Like so many modern ghost stories (from “The Amityville Horror” to several entries in the “Paranormal Activity” series), “Presence” begins with a family purchasing a new house, making a deal that seems too good to be true. After purchasing their home from a sweet-talking real estate agent (played by Julia Fox), the family — mom Rebecca (Lucy Liu), dad Chris (Chris Sullivan), son Tyler (Eddy Maday), and daughter Chloe (Callina Liang) — move in and almost immediately begin having issues that have nothing at all to do with the supernatural presence watching them. Rebecca is involved with some type of illegal financial scheme that supposedly will benefit aspiring jock Tyler, Chris is quietly investigating whether or not it makes legal sense to divorce his wife, and Chloe is lonesomely dealing with the loss of one of her best friends, Nadia, a girl in town who died after apparently overdosing.
It’s during her solitary moments that Chloe begins to become aware of the presence that seems to be fixated on her, and while initially it’s possible that the ghost may not have her best intentions at heart, with each passing encounter it seems that it’s trying to look out for her.
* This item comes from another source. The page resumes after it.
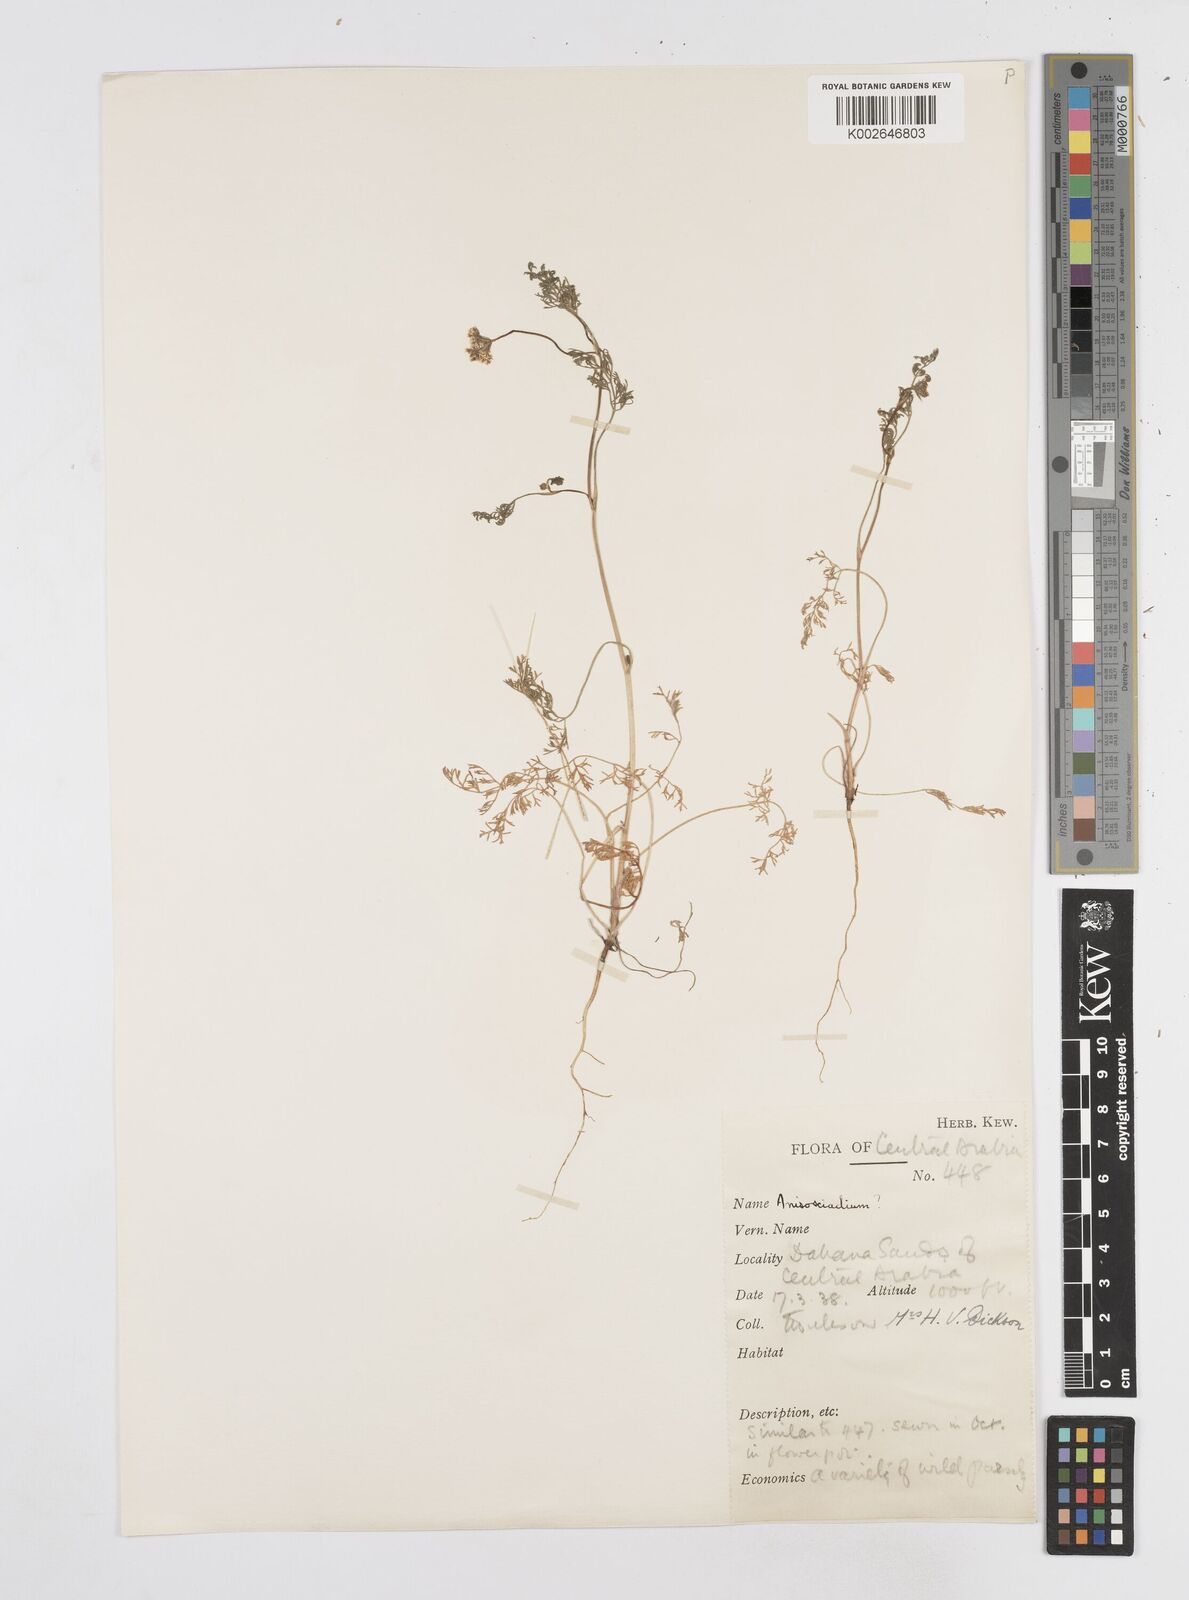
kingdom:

At the very least, it appears to be agitated whenever Tyler mistreats her, or when Tyler’s friend (West Mulholland) becomes her new secret boyfriend. From this, Chloe presumes that the entity in their house may be Nadia’s spirit, attempting to either achieve revenge for what may have been her murder or, alternatively, looking to simply not be forgotten.
The biggest element within Soderbergh’s filmography is the notion of confession — from “Sex, Lies, and Videotape” to “Kimi” (his prior collaboration with Koepp), his films feature characters telling the audience and/or each other their deepest secrets in various ways. The central gimmick of “Presence” allows this idea of the confessional to happen naturally: of course these people are speaking and acting frankly, because they have no idea that someone is watching them. That the “someone” is both a presence within the film and without it — i.e. us audience members — is something Soderbergh seems cognizant of throughout, and he blurs the lines between participant and viewer in a way that feels thrillingly Nouvelle Vague.